AEM☠BÖLÜM||41

471 49 61
                                    

LYN / SONG FOR LOVE (İNGİLİZCE VERSİYON)

---

Artık hiçbir şey mantıklı gelmiyordu.

O gece güneş yıldızlara kendini feda ettiği sırada Asil yüzünü göğsüme gömüp uyuduğunda da ve ertesi sabah yıldızlar güneşe tekrar canını verdiğinde de hala mantıklı gelen tek bir şey bile yoktu aklımda.

Olanlar gerçek miydi? Her şey yaşanmış ve bitmiş miydi? Ne kadar kaçsam da hala arkamda dolaşan o ruhun varlığı gerçekten öte, mantıklı mıydı?

"Sinirimi bozmaya başlıyorsun."aşina olmaya başladığım o sesi alışık olmadığım sevimli bir sinir kaplamıştı. Gözlerimi çevirdiğim pencereden alıp ona baktım. Gözleri önümde hala dolu duran kahvaltı tabağındaydı.

Bakışları beni yakaladı,"Dövüşmeyi özlememiş gibisin, hâlbuki aklını dağıtmak istiyor gibiydin."dediğinde gözlerimi kıstım. Zaaflarımı bu kadar iyi biliyor olması güzelden yana biraz sinir bozucuydu. Sizi iyi tanıyan birinin kötü yanlarından birisi işte buydu, ondan bir şey saklamak şöyle dursun, istedikleri önünde çoğu zaman boyun eğmek zorunda kalıyordunuz.

"Asıl sen sinirimi bozuyorsun. Bir şey yemek istemiyor olamaz mıyım?"dediğimde ağzını ekşitip kaşlarını kaldırdı ve hayır anlamına gelen bir cıklama sesi dudakları arasından serbest kaldı,"Kusura bakmayın hanımefendi, sizin bedeniniz çelikten değil ki aç karnına boks yapabilesiniz. Mideniz içi çok dolu ya da çok boşken gayet güzel bir sakatlık malzemesi olabilir.
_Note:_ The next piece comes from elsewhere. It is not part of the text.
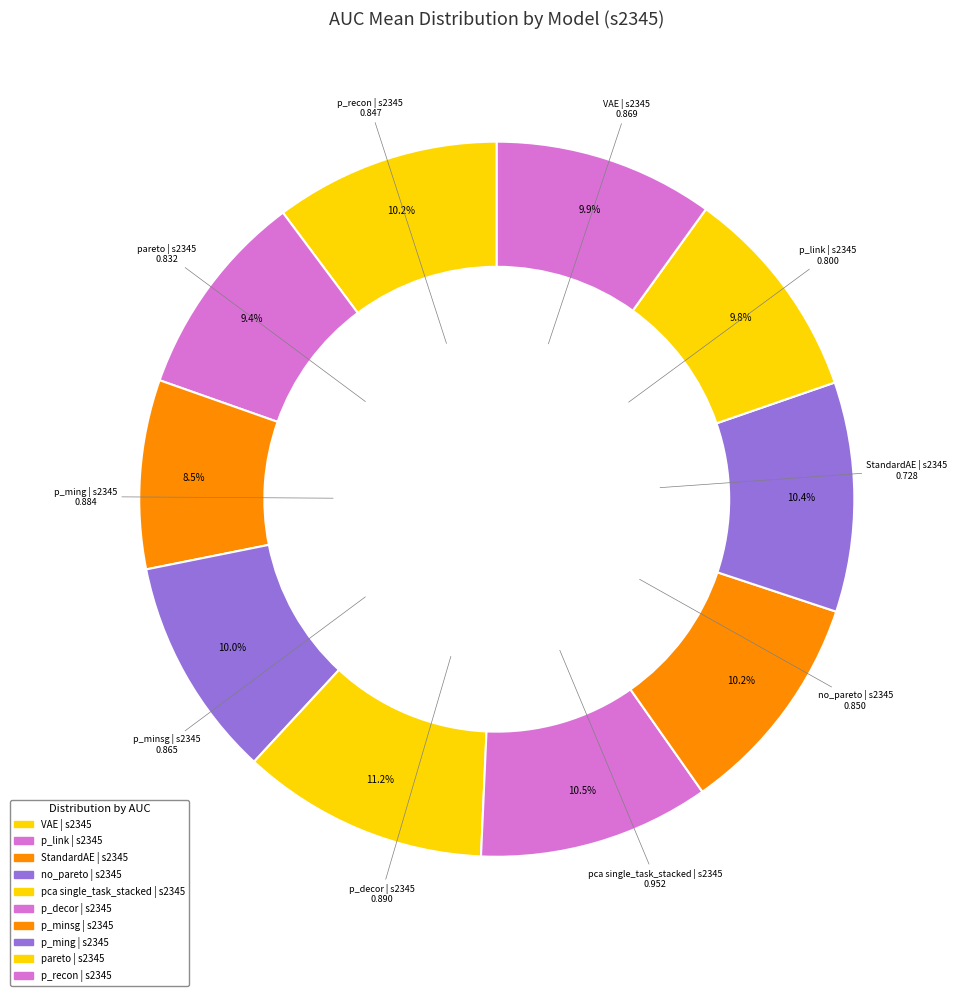

How many segments does this pie chart have?

10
Bunu bilmiyor musunuz?"

Daha fazla konuşmasına engel olmak için tabakta duran her şeyden çatala batırıp tek seferde ağzıma tıkıp hızlı hızlı çiğneyip yutacaktım ki yine konuşmaya başladı. "Ve sizin sindirim sisteminiz bir bilgisayar programı değil hanımefendi, tam çiğnenmemiş ve hızlı yenmiş yemekler karşısında şişkinlik yapmasın."dediğinde ağzımda ki her şeyi tek seferde tabağın üzerine çıkarttığımda sırıtarak bana baktı.
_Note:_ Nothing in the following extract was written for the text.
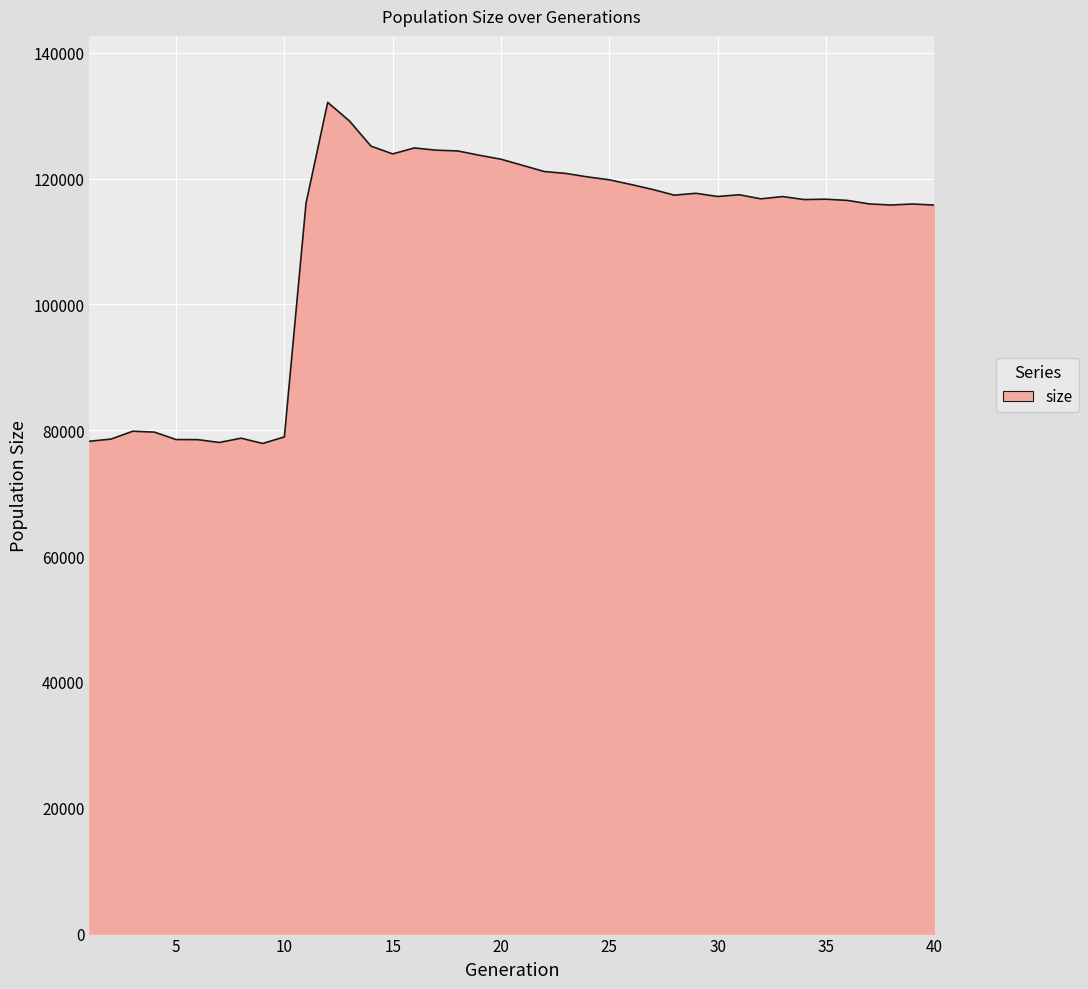

Does the chart display data point markers on the line(s)?

No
"Boş mideyle nasıl güzel yumruk attığımı görmek istemiyorsan o sırıtkan dudaklarını düzelt yoksa dişlerini ağzına döktüğümde ömür boyu şişkinlik çekmek zorunda kalırsın beyefendi."bu kez hiç çekinmeden kahkaha atmaya başlayınca durup onu izledim. Kırk yılda bir olan her şey insanı hem şaşırtıyor hemde şüpheye düşürüyordu.

Ne yapmıştım ki?

"Tamam, IronWoman, susuyorum ama düzgünce kahvaltını yapmak şartım hala geçerli."dedikten sonra ayağa kalkınca kaşlarımı çattım,"Nereye?"diye sorduğumda yanıma geldi ve başımı tutup alnıma yumuşak bir öpücük kondurunca ürperdim. Bu tüy dokunuşlara hala alışamamıştım.

"Son durumları söylemek için Asil gelir birazdan. Onunla işim bittikten sonra seni aşağıda bekliyor olacağım tamam mı?"dediğinde sessizce başımı salladım ve gitmesini izledim ve sırf bir şeyler beynimi kemirdiği için dediği gibi uslu bir şekilde kahvaltımı yaptım.

----

Asil'den zorlukla hiçbir bilgi alamadıklarını ve bir sonra ki hareketlerini sadece tahmin etmek zorunda olduklarını öğrendikten sonra spor salonunun önüne gelmiştik. Yarım saatlik yol boyunca ondan duyduğum birkaç cümle yüzünden de sinirlerim bozuktu. Şimdi ki yaşıma göre yaşadıklarım ağır gibiydi ama ben hiçbir şey hissetmiyordum.

Siyak bir inci ve kirli bir ruh dışında.

Araba durduğu anda hiç beklemeden indim ve hızlı adımlarla spor salonunun içine girdiğimde o aşina aldığım ekşi ve kekremsi koku boğazımı sıktı. Bedenime biriken tüm o sıkıntı ve stres aniden boşalıp beni tuhaf bir dinginliğin içine atarken sonra 10 seneme baktım. Hayatıma şekil veren bu yere ve beni Asil'e getiren salona.